■ Directions ■
Look in the material below for the line holding "and other things, like". Set it down exactly, with each later line up to and including the line holding "All right, we".

***** Excerpted records *****

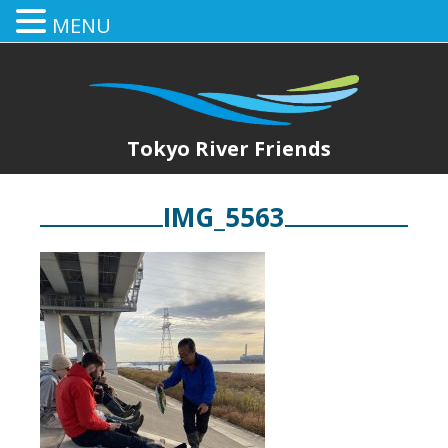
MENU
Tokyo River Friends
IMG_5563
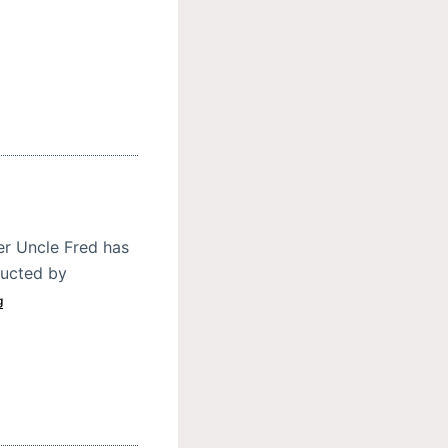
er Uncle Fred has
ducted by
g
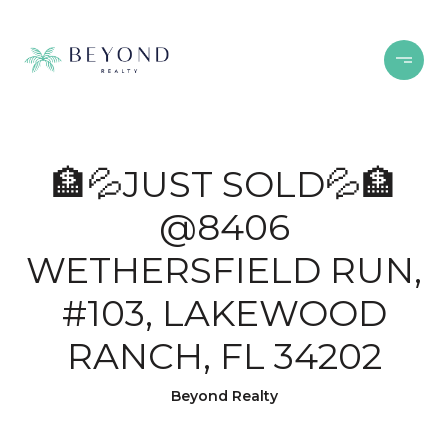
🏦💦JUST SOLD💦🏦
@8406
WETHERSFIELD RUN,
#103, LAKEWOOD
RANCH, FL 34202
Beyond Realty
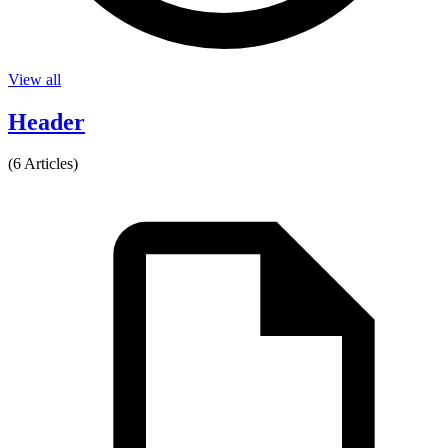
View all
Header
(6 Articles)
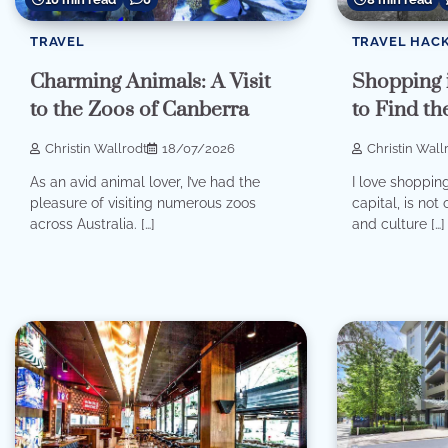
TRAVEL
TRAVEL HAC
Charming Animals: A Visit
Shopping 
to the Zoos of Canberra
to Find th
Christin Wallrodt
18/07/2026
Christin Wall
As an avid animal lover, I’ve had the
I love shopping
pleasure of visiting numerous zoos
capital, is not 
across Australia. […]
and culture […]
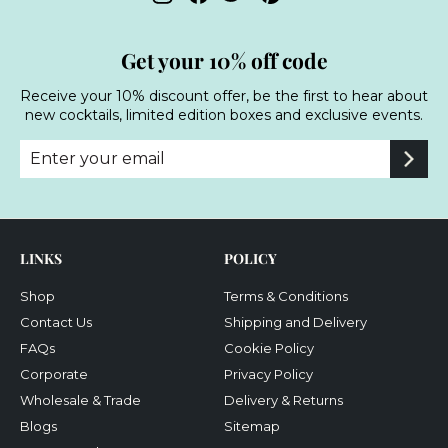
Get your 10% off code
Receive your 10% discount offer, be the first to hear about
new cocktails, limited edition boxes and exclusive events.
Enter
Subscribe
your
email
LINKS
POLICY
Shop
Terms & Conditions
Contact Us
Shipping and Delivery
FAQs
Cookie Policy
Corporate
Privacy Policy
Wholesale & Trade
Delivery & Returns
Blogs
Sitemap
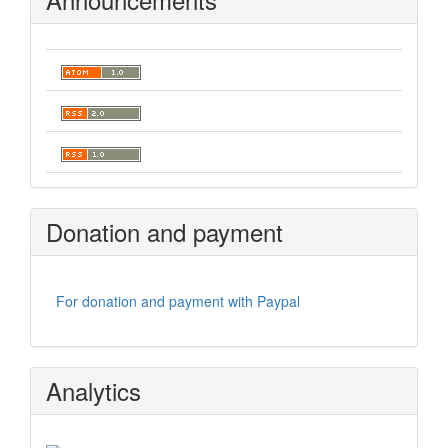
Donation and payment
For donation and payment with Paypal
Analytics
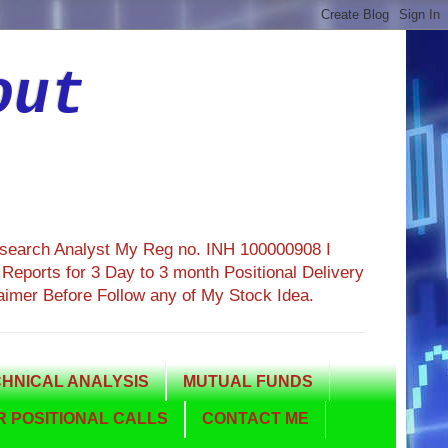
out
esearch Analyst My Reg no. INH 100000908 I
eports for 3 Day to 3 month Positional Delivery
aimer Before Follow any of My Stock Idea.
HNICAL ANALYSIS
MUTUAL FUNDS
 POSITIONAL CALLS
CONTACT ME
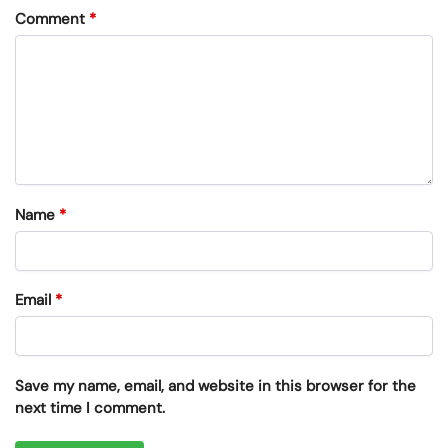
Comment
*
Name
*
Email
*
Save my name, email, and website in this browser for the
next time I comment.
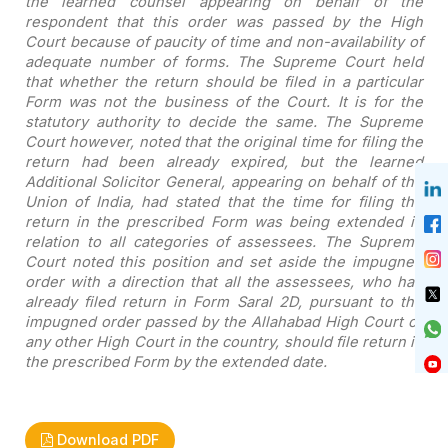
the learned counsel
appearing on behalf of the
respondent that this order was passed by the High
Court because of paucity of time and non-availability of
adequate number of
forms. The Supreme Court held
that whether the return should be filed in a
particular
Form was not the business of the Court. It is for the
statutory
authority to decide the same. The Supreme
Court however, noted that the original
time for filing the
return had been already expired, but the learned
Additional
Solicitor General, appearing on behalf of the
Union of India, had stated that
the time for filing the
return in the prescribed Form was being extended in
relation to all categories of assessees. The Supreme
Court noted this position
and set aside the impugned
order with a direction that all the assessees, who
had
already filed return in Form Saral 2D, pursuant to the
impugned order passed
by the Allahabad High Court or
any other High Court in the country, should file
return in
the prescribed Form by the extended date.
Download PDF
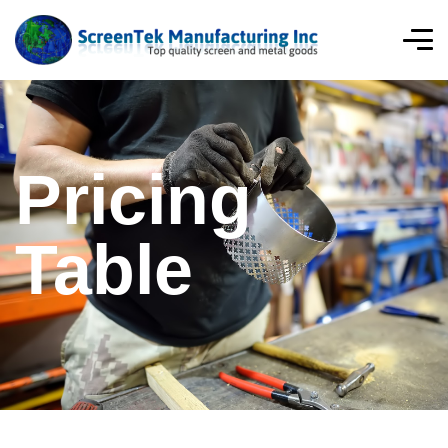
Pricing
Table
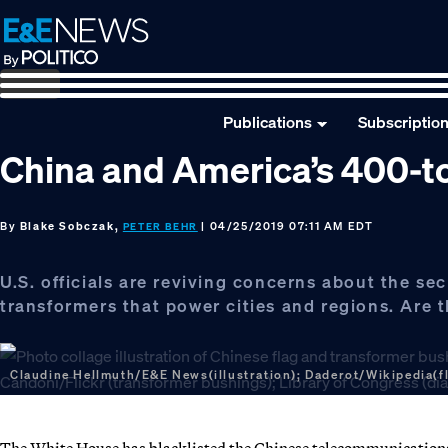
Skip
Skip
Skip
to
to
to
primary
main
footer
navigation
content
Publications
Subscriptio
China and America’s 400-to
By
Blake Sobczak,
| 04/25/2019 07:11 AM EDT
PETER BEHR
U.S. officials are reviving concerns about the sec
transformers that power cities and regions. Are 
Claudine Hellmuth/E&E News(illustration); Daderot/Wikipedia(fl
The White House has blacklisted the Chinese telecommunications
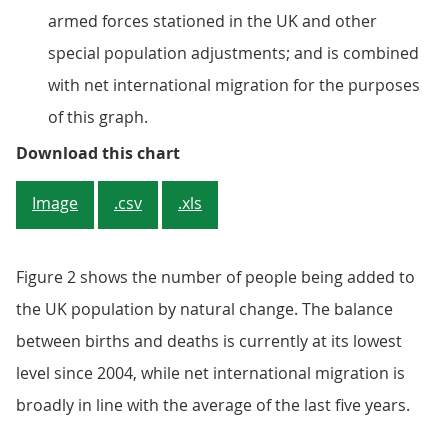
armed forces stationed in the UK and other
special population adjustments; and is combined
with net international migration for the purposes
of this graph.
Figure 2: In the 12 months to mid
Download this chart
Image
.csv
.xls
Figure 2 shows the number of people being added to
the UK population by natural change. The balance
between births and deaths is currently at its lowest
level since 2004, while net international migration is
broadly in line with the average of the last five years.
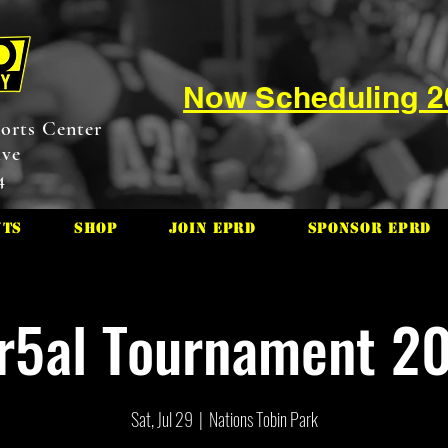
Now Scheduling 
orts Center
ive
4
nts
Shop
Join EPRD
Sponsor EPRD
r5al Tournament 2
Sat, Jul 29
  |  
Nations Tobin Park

*****
***** Excerpted records *****

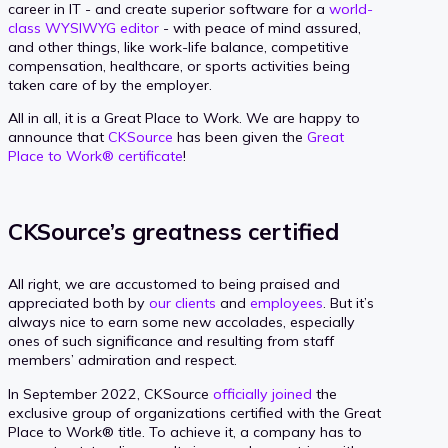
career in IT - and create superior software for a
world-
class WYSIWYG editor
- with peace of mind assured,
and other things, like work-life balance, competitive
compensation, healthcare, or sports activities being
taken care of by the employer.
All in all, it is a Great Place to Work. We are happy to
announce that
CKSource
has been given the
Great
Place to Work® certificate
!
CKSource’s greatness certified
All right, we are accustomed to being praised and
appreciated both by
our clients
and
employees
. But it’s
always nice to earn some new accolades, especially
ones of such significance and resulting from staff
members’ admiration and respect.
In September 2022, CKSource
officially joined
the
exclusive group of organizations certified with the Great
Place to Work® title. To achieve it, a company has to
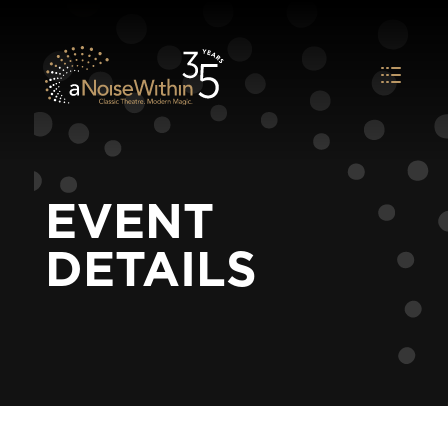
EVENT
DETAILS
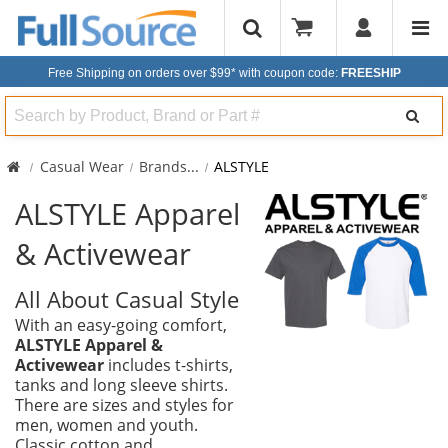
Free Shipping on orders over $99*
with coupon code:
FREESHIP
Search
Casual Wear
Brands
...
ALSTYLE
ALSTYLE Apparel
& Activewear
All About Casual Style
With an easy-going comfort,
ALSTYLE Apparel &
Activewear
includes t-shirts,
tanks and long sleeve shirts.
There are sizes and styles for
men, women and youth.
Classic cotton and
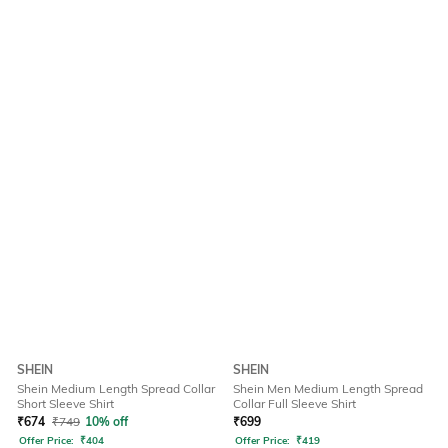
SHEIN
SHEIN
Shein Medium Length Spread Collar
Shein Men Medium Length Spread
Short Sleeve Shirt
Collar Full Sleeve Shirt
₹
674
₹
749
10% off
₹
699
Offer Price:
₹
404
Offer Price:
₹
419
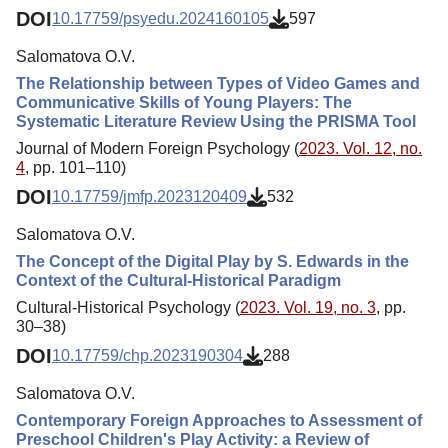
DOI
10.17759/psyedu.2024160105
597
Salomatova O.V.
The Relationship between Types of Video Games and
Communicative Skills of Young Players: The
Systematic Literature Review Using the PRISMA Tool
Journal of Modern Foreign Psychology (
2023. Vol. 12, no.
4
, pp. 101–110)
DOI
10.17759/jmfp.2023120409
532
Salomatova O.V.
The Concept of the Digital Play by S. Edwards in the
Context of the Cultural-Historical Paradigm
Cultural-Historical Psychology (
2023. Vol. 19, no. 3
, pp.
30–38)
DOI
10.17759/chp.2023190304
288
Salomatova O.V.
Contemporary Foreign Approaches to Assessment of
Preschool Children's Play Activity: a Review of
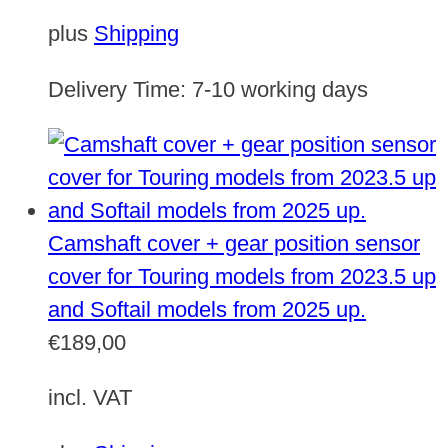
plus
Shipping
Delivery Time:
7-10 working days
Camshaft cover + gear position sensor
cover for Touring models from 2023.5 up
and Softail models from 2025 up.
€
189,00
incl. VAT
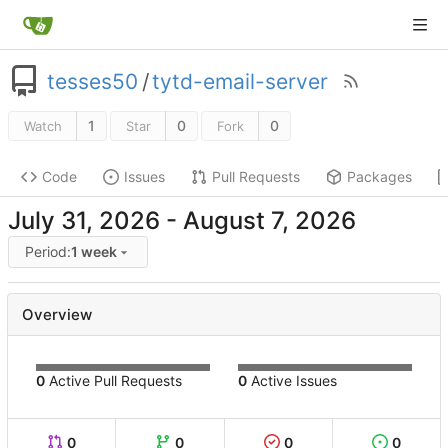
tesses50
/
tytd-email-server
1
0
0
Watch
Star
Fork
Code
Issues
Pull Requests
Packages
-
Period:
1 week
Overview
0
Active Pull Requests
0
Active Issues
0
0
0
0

*****

■ Solution for this exercise ■
and other things, like work-life balance, competitive
compensation, healthcare, or sports activities being
taken care of by the employer.
All in all, it is a Great Place to Work. We are happy to
announce that
CKSource
has been given the
Great
Place to Work® certificate
!
CKSource’s greatness certified
All right, we are accustomed to being praised and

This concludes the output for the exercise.